L’éducation est gravement affectée : de nombreux enfants, surtout en milieu rural, sont déscolarisés faute de frais scolaires, d’uniformes ou de fournitures, malgré des taux de scolarisation primaire élevés sur le papier. La qualité reste très faible, avec des enseignants sous-payés et mal équipés. Les jeunes diplômés, quant à eux, font face à un chômage massif et à un sous-emploi chronique, souvent qualifié de « bombe à retardement » sociale.
Avec une population très jeune (plus de la moitié des habitants ont moins de 20 ans), le manque de perspectives pousse beaucoup à l’exode ou à des activités informelles précaires.

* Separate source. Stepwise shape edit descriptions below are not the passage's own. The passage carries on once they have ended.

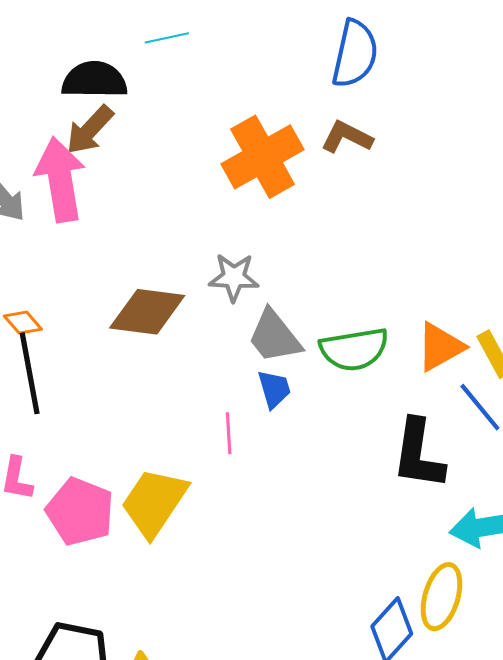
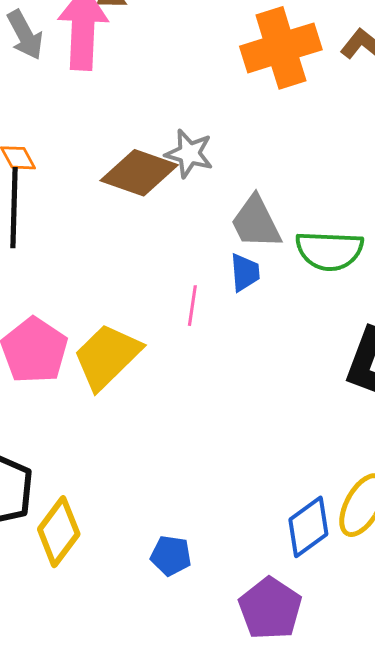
gray star: (234, 277) -> (189, 153), moved

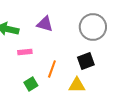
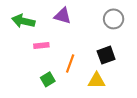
gray circle: (93, 27) -> (114, 19), size x0.7

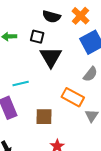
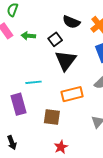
black square: (37, 37) -> (55, 39), turned 32
orange rectangle: (73, 97) -> (72, 94), moved, turned -50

S’ajoutent à cela des discriminations persistantes : ethniques (notamment envers les Tutsi), politiques (répression des opposants, arrestations arbitraires, intimidations), et de genre. Les services de base (santé, électricité, eau potable) restent largement insuffisants, tandis que la malnutrition chronique touche plus de 50 % des enfants de moins de 5 ans, l’un des taux les plus élevés au monde. Des centaines de milliers de personnes sont en insécurité alimentaire aiguë, exacerbée par les influx de réfugiés congolais et les retours.
Ces réalités quotidiennes contrastent nettement avec les privilèges d’une élite politique et militaire proche du pouvoir, qui engage le pays dans des aventures extérieures coûteuses tout en négligeant les besoins internes fondamentaux. Les priorités budgétaires, les arriérés de paiement aux soldats et la concentration des ressources au profit d’un cercle restreint alimentent un sentiment croissant de frustration et d’injustice.
Vivement le changement !
Le Burundi a besoin d’une gouvernance plus inclusive, pluraliste et responsable, qui replace la population au centre des priorités: paix durable, réinvestissement dans les services sociaux, lutte contre la corruption et les discriminations, et désengagement progressif des conflits régionaux au profit du développement interne.
Sans un tel tournant, le risque d’instabilité accrue et de souffrance prolongée reste élevé. L’espoir d’un avenir meilleur repose sur une réelle volonté de réforme et sur la résilience remarquable du peuple burundais.